Durchatmen vor dem Open Air-Kracher im Sommer
In Vollendung. 15 Jahre lang. In Extremo.
05.05.2010 [red] Dienstagabend klingelte unser Telefon. Micha sei morgen in der Stadt, ob wir ihn noch einmal interviewen wollten. Das 15jährige Jubiläum von In Extremo steht vor der Tür und der Frontmann der Truppe kam entspannt mit dem Zug nach Erfurt, um einen Interviewmarathon zu absolvieren. Da reihen wir uns doch gerne ein. Als wir auf dem Domplatz eintreffen, strahlt die Sonne und das Eis lockt. Kurze Zeit später schlendert er uns entgegen. Micha alias Das Letzte Einhorn wirkt sehr entspannt. Lachfältchen kringeln sich um seine Augen. Die Blicke einiger Passanten, die ihn erkennen, stören ihn nicht, ihn anzusprechen traut sich niemand. Also können wir ihn überschütten mit Fragen. „Was machen wir jetzt?“, fragt er und liefert die Antwort gleich mit – „Was trinken.“ Vielleicht kann man ihm dann den Schal abschwatzen, den er locker um den Hals trägt. Ein schönes Stück Stoff. Also schlendern wir Richtung „double b“ und lassen uns dort im Biergarten, direkt neben dem Spielplatz nieder. Latte Macchiato, Bier, Wodka, Wasser. Es kann losgehen.
Die Akustiktour „Tranquilo“ haben sie beendet. Jetzt geht der Blick nach vorn Richtung Jubiläum. Doch wie fällt das Resümee aus? – „War Hammer. Du hast es ja gesehen.“ Ja, in Gotha haben die Sitzreihen gebebt. Keine Spur von akustischer Ruhe. In Extremo rocken selbst dann, wenn sie sich musikalisch in ruhigere Gefilde begeben. „Die Akustiktour war sehr schön. Kann ich nicht anders sagen.“ Und dass, obwohl sie die Akustiktour eigentlich nicht machen wollten – denn dahinter steckte der Ehrgeiz die alten Songs nicht akustisch zu kopieren, sondern neu und dem Lied gemäß zu arrangieren. Wie gut das funktioniert hat und dass sich die Mühe letzten Endes gelohnt hat, konnten die Musiker jeden Abend aufs Neue erleben, wenn sie vor wollen Häusern spielten. Doch dieses Kapitel ist jetzt abgeschlossen. Der Fokus liegt nun auf dem Großereignis im Juli. Und dabei sind In Extremo selbst nicht einmal die dienstälteste Band beim eigenen Open Air – Oomph! und Fiddler’s Green sind schon zwanzig Jahre dabei und werden sie dabei als „Support Act“ unterstützen. Wobei man bei diesen großen Namen, die sich in der Running Order wiederfinden nicht von Vorbands sprechen kann, sondern eher von befreundeten Bands, die dabei sein sollten und wollten.

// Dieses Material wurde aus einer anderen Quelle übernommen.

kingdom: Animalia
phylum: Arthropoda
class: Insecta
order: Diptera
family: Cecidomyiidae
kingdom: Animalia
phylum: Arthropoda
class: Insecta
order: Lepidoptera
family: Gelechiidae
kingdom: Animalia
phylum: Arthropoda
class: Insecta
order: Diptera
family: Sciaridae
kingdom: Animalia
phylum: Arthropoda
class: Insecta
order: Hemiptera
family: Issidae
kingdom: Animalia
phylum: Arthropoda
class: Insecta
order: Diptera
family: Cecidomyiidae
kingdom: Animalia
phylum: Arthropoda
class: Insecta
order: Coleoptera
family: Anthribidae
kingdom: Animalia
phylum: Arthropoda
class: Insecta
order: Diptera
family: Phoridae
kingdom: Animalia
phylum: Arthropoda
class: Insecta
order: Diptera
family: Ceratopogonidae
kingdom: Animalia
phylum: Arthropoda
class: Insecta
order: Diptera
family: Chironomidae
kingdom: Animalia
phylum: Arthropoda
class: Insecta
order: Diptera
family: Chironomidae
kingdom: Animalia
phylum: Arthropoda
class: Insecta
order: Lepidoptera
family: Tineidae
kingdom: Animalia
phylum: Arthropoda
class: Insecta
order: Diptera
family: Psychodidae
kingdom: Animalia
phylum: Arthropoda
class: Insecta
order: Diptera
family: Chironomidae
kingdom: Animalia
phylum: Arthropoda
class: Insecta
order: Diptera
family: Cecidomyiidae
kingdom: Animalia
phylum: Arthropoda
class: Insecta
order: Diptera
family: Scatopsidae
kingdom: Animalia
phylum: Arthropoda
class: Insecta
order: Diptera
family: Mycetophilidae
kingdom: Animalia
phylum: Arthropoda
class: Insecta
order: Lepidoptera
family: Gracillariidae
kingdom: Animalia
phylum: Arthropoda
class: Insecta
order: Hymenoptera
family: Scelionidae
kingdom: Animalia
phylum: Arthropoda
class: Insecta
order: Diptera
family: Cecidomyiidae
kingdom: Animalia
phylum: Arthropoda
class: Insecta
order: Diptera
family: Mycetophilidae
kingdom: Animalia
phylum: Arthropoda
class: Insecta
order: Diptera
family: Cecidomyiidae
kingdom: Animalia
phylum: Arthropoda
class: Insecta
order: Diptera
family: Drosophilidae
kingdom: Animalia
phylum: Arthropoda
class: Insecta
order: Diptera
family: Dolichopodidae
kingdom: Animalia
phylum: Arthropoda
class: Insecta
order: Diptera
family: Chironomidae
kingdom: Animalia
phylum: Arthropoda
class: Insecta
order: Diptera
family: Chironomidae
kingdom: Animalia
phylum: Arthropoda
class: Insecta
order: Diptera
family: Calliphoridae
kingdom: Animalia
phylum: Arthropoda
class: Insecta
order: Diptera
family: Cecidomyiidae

Bei In Extremo hat man das Gefühl, dass sie schon sehr viel länger dabei sind. „Echt? Hm, wir waren halt viel präsent.“ Wie ist der Bandname damals eigentlich entstanden? Kann man sich nach 15 Jahren noch daran erinnern? „Das ist ganz einfach. Ich hab in ein Lateinbuch geguckt. Das heißt übersetzt ‚In Vollendung‘ oder ‚endlich sind sie da‘. Am anderen Morgen bin ich damit aufgewacht und habe es den anderen vorgeschlagen. Und das ist es.“ Manch einer interpretiert den Bandnamen gerne mit der Gratwanderung zwischen Kunst und Kommerz. Micha lacht: „Zwischen Frühstück und Gänsebraten.“ Da gibt es für die Band keinen Unterschied, ob sie nun auf einem Mittelaltermarkt auftreten oder bei Stefan Raab. „Wir waren auch bei Viva Interaktiv und schämen uns nicht dafür.“ Warum sollte man die rar gesäten Möglichkeiten, sich einer breiteren Masse vorzustellen nicht wahrnehmen. „Wer so etwas verneint, der soll seinen Neid im eigenen Keller ausleben.“ Bands aus dem Mittelalterumfeld, Metalbands und jene aus der Schwarzen Szene haben es da ohnehin schwer. Sie gehören nicht zu den 40 Acts, die permanent auf Rotation sind. Wie schafft man es dann mit einem Album wie „Sängerkrieg“ auf Platz 1 der Charts zu schießen, wenn man von den Radiostationen und TV-Sendern weitestgehend ignoriert wird? „Das fragen sich viele Bands. Warum kann ich dir nicht sagen. Das ist die deutsche Medienlandschaft, die nach wie vor verschlossen durch die Welt geht und alte Strukturen, die da immer noch hausen. Keine Ahnung. Wenn sie uns spielen, freuen wir uns, wenn sie uns nicht spielen, können sie uns weiter am Arsch lecken. Punkt.“ Seltsamerweise sind Bands wie In Extremo langlebiger und erfolgreicher als Künstler, die im Radio gepuscht werden. Radio ist eben nicht alles. Und setzt keine Trends, von denen es auch gar nichts weiß.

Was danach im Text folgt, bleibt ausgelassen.